====== DOCUMENT SECTION ======

Supercold, Wiggling 'Jelly' Presents Evidence of New Kind of Superfluidity
If confirmed, finding would provide a new way to study superconductivity
Tuesday, April 13,
2004 | DURHAM,
N.C. - Duke University researchers may have reached a milestone in
physics by cooling and confining a gas of lithium-6 atoms into a kind
of oscillating "jelly" exhibiting group behavior uncharacteristic of
this antisocial "fermion" atom class. The observed behavior, the Duke
group's leader said, would conform to what some theorists predict for
the fermion form of superfluidity, a rare state in which matter can
flow without resistance.
If fermion atoms can indeed form a superfluid state, as the
"friendlier" class of boson atoms are already known to, this would
provide scientists with new insights for studying such phenomena as
very high temperature superconductivity, said John Thomas,
the physics professor who heads the Duke team. Because electrons are
also fermions, neutral lithium atoms in a superfluid state could serve
as a stand in for a high temperature version of a superconducting
system where electricity flows without resistance.
"The really long-term interest would be applications to
superconductivity," said Michael Gehm, a Duke postdoctoral researcher
who along with Thomas and others wrote a new paper announcing these
observations. "The near term interest is to try to understand the
physics of what is going on in these systems," Gehm said.
As a result of their special electronic properties, fermions such as
lithium-6 cannot interact as closely as the bosonic class of atoms.
That has made it more difficult to induce superfluidity in fermions
than in socially gregarious bosons, which can co-mingle as closely as
atoms possibly can.
But in their paper posted April 13 in the online issue of the
journal Physical Review Letters, the Duke team announced promising
observations of certain "hydrodynamic" traits of fluids under pressure
as the scientists manipulated the temperature of a supercooled "Fermi gas" of fermionic atoms in a tiny trap formed using a single laser beam.

====== GIVEN DATA ======

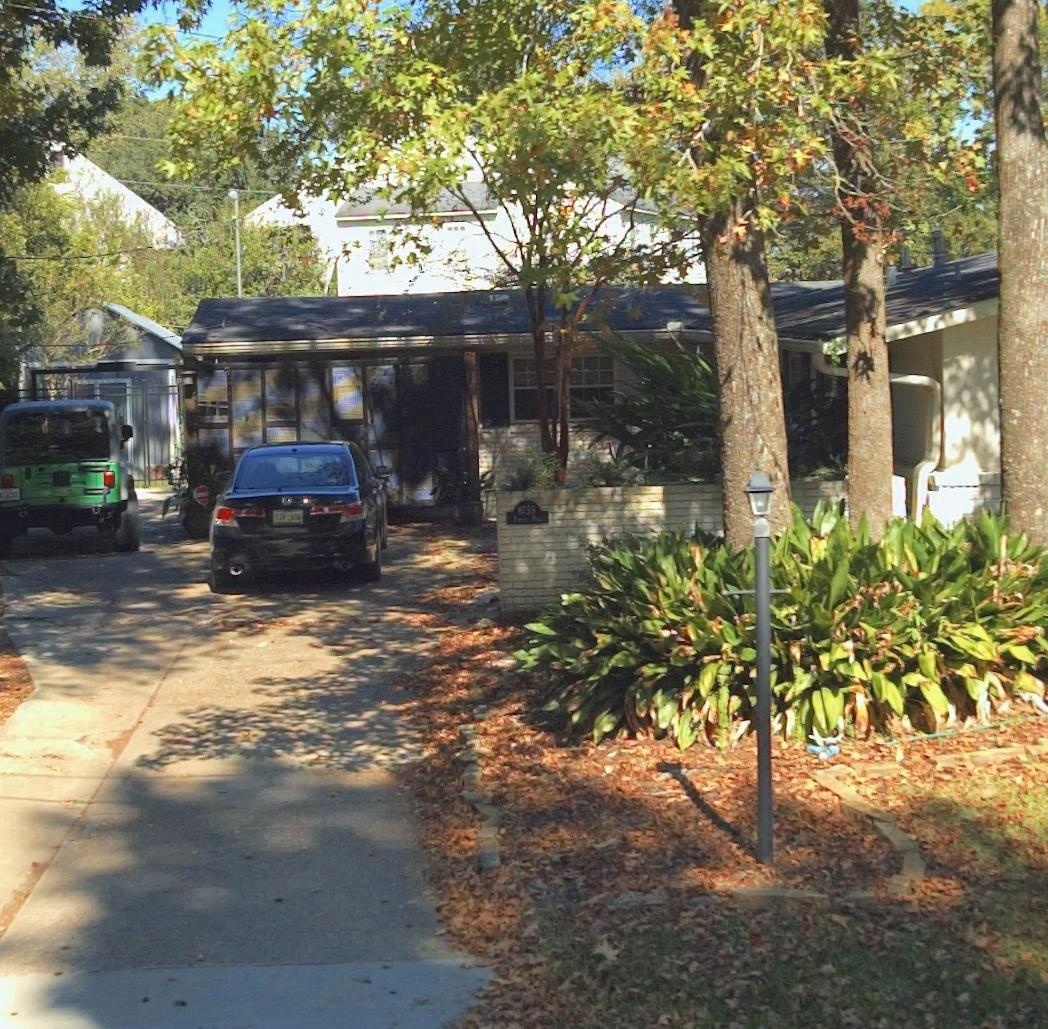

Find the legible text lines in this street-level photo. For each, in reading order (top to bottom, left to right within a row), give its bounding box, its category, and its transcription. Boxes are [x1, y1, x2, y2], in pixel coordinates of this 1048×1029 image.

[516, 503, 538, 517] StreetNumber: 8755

======

**REQUIRED WORK**
**1.** In the superfluidity article, which journal carried the Duke team's paper online?
**2.** Please carry the superfluidity article forward from its final sentence.

**ANSWER LIST**
**1.** Physical Review Letters.

**2.**
The cigar-shaped gas congealed into a jelly-like state that
oscillated as the researchers cooled it significantly below 50
billionths of a degree above absolute zero, the team wrote. Absolute
zero, about 273 degrees Centigrade below the freezing point of water,
is the temperature at which theoretically all atomic motion stops.
This quivering of this jelly did not degrade in response to these
temperature manipulations as an ordinary gas would, said Thomas, who is
Duke's Fritz London Distinguished Professor of Physics. Instead it
became what Thomas called "a more perfect jelly" that continued
oscillating, and did so at a rate that some theoreticians have recently
predicted would be characteristic of a fermionic superfluid.
"These observations provide the first evidence for superfluid
hydrodynamics in a resonantly interacting Fermi gas," the Duke
physicists wrote in their paper, the first author of which was Joseph
Kinast, one of Thomas's graduate students. "It is…difficult to see how
the observations can be explained without invoking superfluidity," the
paper added.
Thomas, however, declined to categorically claim his group has
observed fermionic superconductivity, saying theories that would
explain all their experimental observations are still incomplete. "We
have no definitive way of being absolutely sure until everything is
corroborated by theory," he said. "Until you get me a theory that
predicts what I observe completely and says 'this is a superfluid' I'm
not going to claim it is completely impossible that there's another
explanation.
Besides Kinast, Thomas and Gehm, other authors of the Physical
Review Letters paper include graduate student Staci Hemmer and
postdoctoral researcher Andrey Turlapov. The research was supported by
the U.S. Department of Energy, the Army Research Office, the National
Science Foundation and NASA.
The Duke group confined a few hundred thousand atoms of gaseous
lithium-6 atoms in an "optical bowl" formed by a laser beam, cooling
down the atoms to temperatures so low that their normal atomic motion
practically ceased.
Under those extreme conditions fermion atoms become what is called a
"degenerate" gas, swelling in size and approaching as close to each
other as the rules of Nature permit. Fermionic atoms are more
stand-offish than bosonic atoms. While members of the boson class of
atoms can occupy the same energy states, fermions cannot.
This antisocial trait means that in a degenerate state fermionic
atoms are too cold and closely confined to collide. "They're basically
told 'the place you want to go is occupied; therefore this collision
cannot happen,'" Thomas said. It was in this "collision-less" regime
that his group found signs of superfluidity.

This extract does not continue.